*PROMPT*: Copy out the lines exactly, starting at the line that has "Combine with other Extensions" and stopping after the line that has "one only need witness Tragedy a", leaving out the pictures.
________________________________________
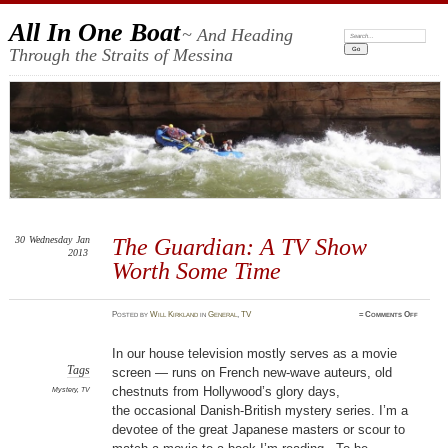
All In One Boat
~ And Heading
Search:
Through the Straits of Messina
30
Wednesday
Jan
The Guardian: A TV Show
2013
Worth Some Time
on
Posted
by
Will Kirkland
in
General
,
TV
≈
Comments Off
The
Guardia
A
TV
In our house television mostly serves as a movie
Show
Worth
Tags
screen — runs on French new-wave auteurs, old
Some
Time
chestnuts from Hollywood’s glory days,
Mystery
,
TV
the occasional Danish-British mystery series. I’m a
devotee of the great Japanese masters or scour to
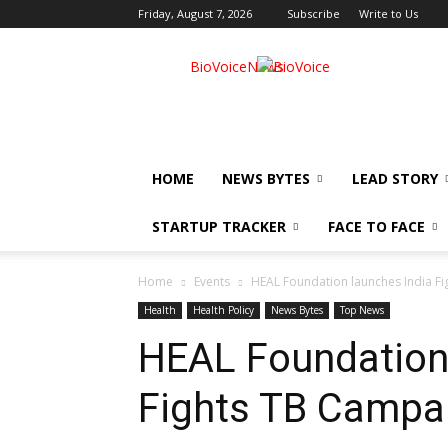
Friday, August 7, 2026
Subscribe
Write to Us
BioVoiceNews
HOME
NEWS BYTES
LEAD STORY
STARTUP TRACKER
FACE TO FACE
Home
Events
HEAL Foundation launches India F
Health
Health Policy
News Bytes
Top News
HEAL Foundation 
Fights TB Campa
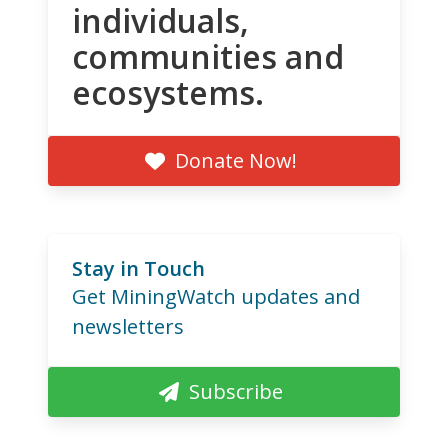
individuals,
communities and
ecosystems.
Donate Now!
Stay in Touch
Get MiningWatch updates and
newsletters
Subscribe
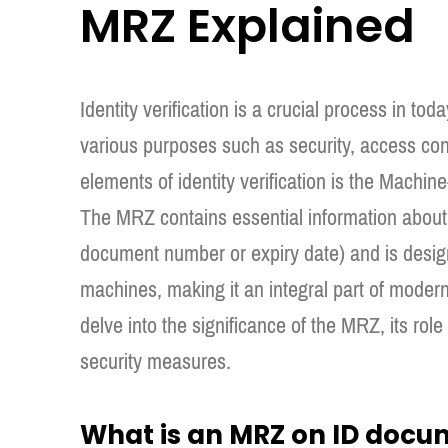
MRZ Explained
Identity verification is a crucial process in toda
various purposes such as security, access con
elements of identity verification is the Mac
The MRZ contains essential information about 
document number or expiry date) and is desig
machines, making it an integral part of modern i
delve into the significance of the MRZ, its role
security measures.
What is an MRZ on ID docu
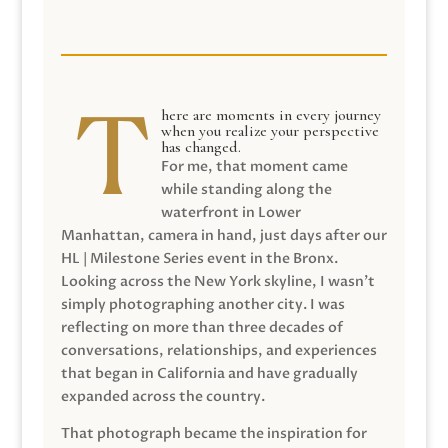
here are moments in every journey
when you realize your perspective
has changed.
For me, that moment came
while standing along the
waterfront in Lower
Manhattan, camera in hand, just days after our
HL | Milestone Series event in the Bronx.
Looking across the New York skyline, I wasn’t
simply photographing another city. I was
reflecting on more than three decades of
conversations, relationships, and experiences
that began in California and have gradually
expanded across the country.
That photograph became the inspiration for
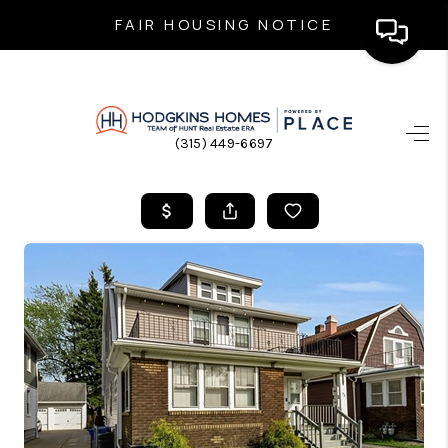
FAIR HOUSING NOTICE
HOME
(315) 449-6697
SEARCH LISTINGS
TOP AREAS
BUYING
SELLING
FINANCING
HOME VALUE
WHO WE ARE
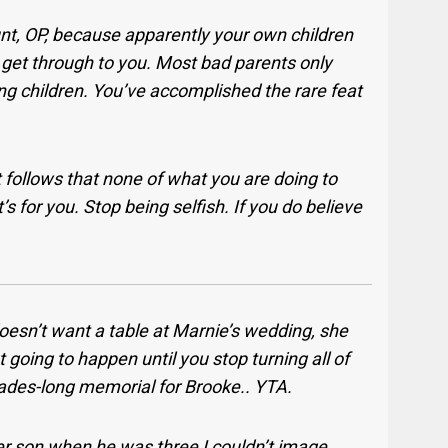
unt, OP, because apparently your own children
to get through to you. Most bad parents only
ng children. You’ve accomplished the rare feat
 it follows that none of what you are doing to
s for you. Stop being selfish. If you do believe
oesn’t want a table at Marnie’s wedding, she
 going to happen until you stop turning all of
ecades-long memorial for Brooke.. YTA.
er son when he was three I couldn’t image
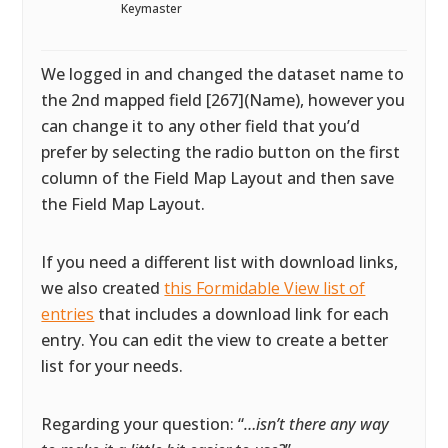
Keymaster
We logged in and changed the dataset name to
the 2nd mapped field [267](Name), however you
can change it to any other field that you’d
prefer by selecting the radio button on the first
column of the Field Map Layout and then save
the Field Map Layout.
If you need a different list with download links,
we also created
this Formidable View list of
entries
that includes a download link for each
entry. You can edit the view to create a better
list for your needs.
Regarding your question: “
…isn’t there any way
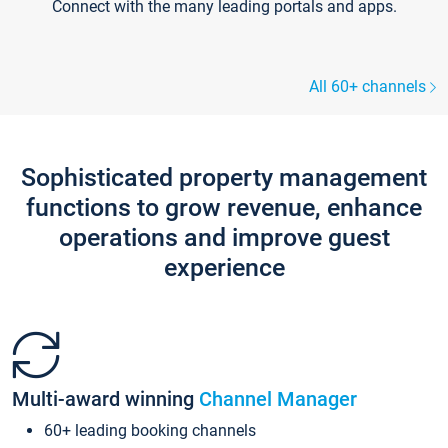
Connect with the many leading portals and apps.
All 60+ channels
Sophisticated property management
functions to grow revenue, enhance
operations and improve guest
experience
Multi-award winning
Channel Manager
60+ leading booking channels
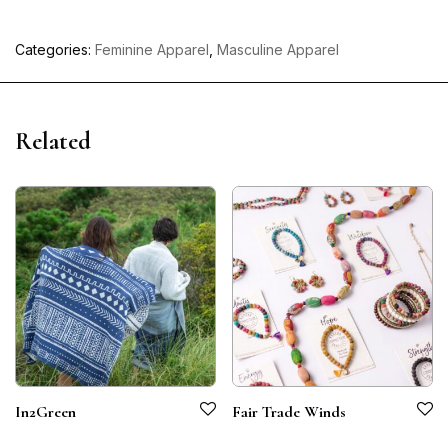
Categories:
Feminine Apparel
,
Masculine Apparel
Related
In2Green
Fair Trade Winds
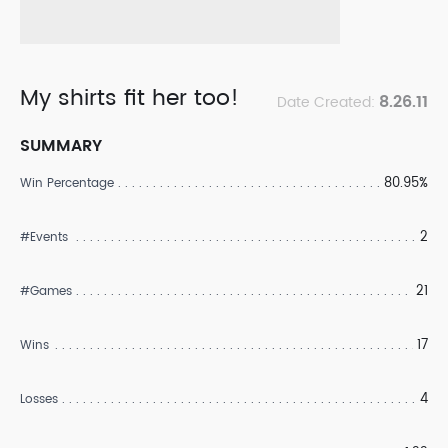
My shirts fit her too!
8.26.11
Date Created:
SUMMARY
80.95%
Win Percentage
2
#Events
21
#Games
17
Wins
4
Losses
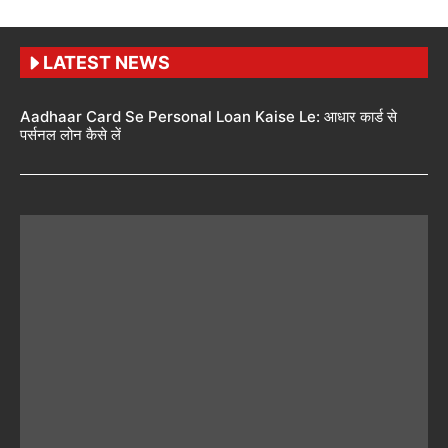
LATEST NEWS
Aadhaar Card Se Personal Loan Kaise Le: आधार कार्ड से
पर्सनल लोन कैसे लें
________________________________________
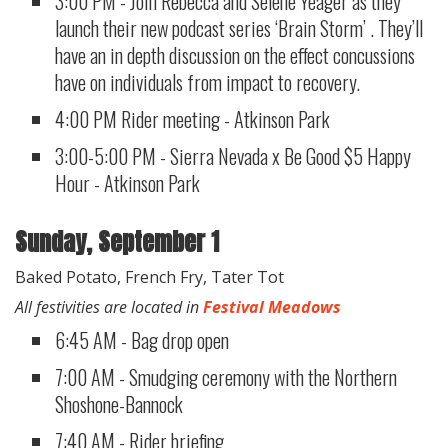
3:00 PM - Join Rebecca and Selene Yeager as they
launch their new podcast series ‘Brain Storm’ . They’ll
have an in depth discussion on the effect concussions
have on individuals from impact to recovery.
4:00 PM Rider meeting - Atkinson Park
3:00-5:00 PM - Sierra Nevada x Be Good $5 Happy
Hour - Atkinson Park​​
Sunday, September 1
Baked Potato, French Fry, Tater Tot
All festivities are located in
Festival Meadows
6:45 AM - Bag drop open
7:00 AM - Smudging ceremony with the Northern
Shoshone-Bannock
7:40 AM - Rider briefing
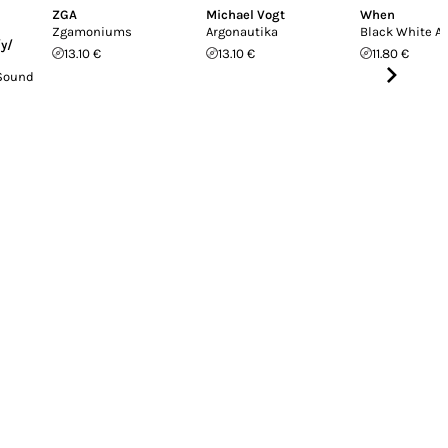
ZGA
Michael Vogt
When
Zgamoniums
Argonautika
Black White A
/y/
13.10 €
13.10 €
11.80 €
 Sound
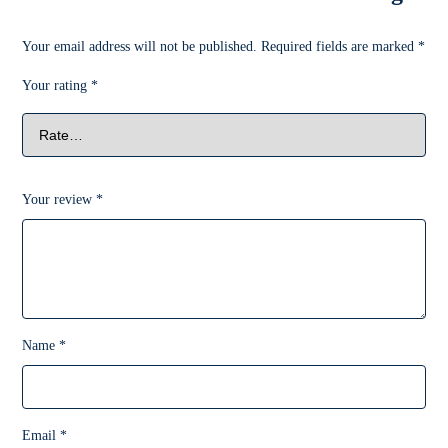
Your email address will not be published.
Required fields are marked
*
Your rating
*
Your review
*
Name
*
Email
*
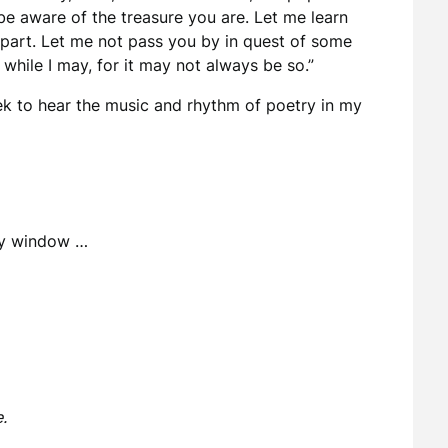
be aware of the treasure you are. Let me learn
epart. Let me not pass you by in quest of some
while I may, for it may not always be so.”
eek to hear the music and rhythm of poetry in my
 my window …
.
________________________________________
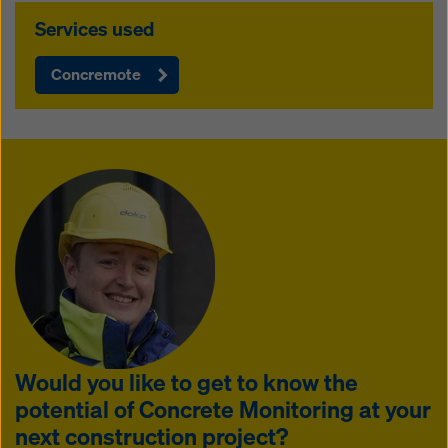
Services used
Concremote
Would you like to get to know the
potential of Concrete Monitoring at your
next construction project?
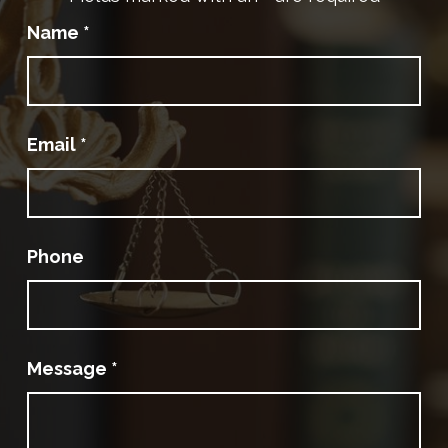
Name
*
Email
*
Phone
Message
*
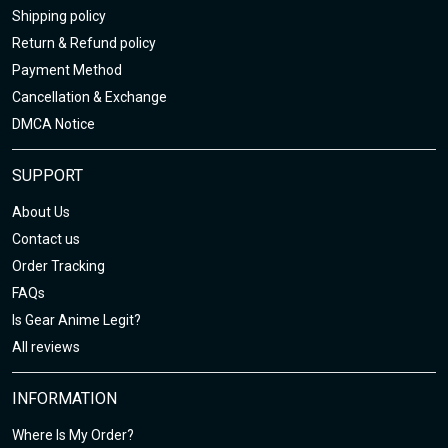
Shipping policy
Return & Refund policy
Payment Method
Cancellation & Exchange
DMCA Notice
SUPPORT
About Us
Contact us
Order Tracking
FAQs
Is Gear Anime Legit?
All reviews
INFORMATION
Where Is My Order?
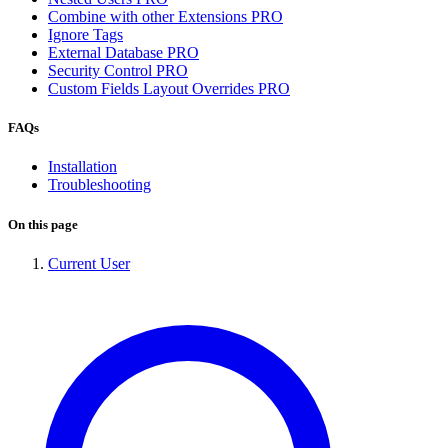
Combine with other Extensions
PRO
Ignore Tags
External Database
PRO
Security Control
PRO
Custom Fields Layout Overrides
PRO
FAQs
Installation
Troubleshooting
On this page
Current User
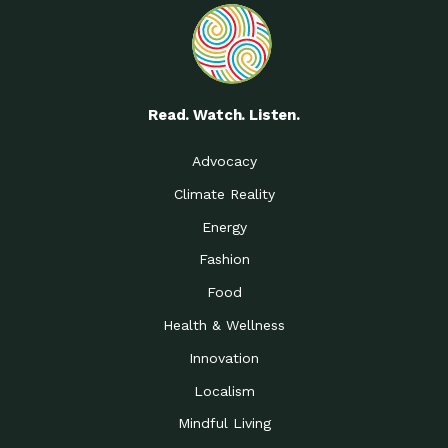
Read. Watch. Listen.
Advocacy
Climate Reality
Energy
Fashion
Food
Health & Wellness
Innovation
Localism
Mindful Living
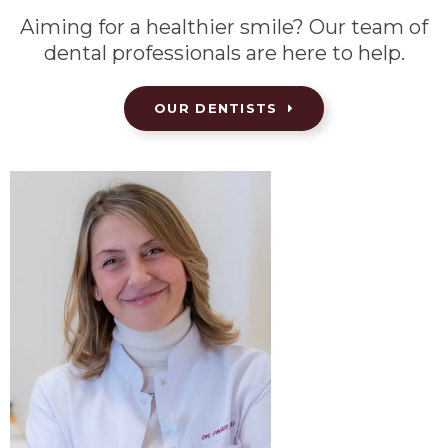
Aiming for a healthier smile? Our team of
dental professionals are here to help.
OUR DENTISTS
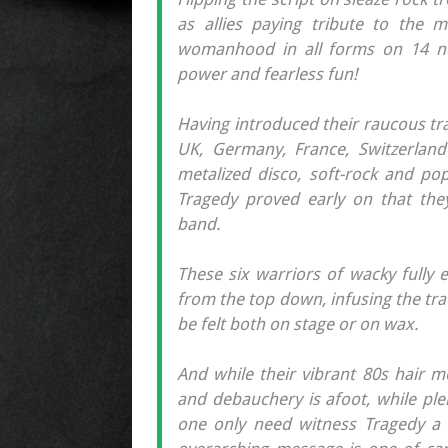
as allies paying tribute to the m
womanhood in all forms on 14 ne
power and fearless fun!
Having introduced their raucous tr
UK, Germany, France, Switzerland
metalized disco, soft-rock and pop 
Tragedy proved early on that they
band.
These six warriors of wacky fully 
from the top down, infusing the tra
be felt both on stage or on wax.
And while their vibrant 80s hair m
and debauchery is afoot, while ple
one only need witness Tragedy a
________________________________________
*OUTPUT FOR THIS TASK*:
Combine with other Extensions
PRO
Ignore Tags
External Database
PRO
Security Control
PRO
Custom Fields Layout Overrides
PRO
FAQs
Installation
Troubleshooting
On this page
Current User
Read. Watch. Listen.
Advocacy
Climate Reality
Energy
Fashion
Food
Health & Wellness
Innovation
Localism
Mindful Living
Aiming for a healthier smile? Our team of
dental professionals are here to help.
OUR DENTISTS
as allies paying tribute to the m
womanhood in all forms on 14 ne
power and fearless fun!
Having introduced their raucous tr
UK, Germany, France, Switzerland
metalized disco, soft-rock and pop 
Tragedy proved early on that they
band.
These six warriors of wacky fully 
from the top down, infusing the tra
be felt both on stage or on wax.
And while their vibrant 80s hair m
and debauchery is afoot, while ple
one only need witness Tragedy a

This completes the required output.